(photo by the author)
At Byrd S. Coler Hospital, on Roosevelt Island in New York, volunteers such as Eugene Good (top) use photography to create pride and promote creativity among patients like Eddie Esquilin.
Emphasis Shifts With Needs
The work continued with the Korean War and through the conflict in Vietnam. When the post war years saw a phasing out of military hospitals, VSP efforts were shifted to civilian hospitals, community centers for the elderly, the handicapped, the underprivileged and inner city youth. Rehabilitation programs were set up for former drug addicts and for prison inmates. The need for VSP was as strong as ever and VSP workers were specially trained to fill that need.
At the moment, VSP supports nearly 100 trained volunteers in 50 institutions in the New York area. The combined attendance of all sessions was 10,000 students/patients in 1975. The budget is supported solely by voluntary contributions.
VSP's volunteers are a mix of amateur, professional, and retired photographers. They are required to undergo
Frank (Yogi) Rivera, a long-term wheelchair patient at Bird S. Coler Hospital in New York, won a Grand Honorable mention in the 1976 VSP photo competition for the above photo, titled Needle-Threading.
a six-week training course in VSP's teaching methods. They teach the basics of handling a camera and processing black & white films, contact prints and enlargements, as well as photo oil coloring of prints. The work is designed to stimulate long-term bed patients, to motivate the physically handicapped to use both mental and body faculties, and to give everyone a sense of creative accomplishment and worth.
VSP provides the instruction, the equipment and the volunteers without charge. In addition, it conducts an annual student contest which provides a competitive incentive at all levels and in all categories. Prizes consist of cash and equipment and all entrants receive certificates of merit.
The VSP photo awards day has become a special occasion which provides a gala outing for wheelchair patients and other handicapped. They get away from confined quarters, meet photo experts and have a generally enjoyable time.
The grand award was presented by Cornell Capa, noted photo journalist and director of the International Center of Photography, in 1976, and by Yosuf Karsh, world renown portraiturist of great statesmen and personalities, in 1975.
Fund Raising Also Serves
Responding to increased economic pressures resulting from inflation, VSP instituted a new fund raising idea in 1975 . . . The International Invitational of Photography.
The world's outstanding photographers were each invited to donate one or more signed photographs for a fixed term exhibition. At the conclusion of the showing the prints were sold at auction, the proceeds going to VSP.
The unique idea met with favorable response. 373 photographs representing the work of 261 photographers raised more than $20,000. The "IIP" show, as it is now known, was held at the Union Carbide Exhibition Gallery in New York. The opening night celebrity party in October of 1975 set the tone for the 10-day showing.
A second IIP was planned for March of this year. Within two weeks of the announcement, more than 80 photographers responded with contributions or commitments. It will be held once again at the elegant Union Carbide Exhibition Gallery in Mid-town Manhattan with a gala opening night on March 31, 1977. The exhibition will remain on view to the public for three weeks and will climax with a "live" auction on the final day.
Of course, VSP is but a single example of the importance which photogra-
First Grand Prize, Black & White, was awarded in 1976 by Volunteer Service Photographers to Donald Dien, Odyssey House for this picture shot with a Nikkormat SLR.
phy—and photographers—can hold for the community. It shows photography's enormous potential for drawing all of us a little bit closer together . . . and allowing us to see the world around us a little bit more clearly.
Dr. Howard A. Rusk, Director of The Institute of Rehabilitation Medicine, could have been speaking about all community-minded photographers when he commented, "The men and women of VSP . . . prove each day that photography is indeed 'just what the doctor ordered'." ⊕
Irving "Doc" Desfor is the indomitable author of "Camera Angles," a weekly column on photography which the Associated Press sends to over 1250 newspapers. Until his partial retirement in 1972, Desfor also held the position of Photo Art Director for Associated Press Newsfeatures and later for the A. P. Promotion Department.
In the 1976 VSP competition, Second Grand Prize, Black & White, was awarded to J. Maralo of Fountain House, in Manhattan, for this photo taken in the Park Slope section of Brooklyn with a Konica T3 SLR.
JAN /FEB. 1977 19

-*-

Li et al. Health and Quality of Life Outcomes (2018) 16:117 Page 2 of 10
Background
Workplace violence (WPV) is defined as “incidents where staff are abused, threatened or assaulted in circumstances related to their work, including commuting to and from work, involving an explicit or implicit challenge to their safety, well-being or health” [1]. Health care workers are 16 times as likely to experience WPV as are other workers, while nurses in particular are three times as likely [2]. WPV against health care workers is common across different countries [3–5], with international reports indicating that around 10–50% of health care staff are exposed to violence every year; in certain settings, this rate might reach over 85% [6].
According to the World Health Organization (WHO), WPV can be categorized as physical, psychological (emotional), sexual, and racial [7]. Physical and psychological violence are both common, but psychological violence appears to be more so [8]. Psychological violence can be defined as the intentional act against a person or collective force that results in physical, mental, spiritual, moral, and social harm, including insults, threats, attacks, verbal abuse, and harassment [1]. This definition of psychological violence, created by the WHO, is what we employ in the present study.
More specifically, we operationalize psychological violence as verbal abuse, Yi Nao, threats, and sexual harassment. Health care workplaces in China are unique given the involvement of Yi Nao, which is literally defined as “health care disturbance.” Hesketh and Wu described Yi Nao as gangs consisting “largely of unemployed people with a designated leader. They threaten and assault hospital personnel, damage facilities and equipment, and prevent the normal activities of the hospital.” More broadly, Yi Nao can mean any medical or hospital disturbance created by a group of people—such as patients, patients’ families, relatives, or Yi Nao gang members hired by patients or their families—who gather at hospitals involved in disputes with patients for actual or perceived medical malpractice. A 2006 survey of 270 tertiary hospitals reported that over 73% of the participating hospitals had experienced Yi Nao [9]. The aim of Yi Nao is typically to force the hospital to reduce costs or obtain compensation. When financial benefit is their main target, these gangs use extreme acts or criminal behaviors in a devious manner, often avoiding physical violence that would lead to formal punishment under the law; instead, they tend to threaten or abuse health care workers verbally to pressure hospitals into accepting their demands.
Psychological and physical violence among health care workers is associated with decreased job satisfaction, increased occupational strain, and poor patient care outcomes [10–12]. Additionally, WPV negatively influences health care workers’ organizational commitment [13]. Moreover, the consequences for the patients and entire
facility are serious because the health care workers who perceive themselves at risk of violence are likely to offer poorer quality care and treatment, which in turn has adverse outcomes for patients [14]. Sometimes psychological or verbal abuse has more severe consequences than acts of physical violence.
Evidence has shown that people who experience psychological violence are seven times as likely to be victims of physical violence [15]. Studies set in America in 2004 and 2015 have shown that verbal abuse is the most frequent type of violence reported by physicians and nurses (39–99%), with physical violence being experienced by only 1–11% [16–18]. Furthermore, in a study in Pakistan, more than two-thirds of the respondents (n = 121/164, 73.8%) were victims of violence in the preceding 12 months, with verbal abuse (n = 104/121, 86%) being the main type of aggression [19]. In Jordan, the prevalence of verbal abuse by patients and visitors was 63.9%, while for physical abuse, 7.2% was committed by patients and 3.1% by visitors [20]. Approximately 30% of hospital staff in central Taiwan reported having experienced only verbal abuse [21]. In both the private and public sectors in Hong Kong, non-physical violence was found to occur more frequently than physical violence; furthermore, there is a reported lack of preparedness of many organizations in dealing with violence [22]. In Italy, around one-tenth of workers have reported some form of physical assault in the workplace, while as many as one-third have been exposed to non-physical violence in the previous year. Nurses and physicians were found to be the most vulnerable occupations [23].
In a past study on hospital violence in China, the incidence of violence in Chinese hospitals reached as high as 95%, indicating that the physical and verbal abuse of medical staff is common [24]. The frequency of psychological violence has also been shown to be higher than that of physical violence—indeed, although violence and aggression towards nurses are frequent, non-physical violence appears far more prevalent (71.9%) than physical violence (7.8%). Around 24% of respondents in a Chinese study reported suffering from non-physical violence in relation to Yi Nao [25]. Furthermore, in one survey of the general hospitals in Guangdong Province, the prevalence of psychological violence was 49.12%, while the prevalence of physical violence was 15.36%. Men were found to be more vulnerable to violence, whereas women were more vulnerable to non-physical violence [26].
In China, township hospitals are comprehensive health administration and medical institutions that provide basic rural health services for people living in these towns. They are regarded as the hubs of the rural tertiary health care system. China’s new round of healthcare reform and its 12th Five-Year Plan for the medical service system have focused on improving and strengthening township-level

-*-

Whenever a line in the entries above includes the word "idea", pull that line out.

__Response to the exercise__.
Responding to increased economic pressures resulting from inflation, VSP instituted a new fund raising idea in 1975 . . . The International Invitational of Photography.
The unique idea met with favorable response. 373 photographs representing the work of 261 photographers raised more than $20,000. The "IIP" show, as it is now known, was held at the Union Carbide Exhibition Gallery in New York. The opening night celebrity party in October of 1975 set the tone for the 10-day showing.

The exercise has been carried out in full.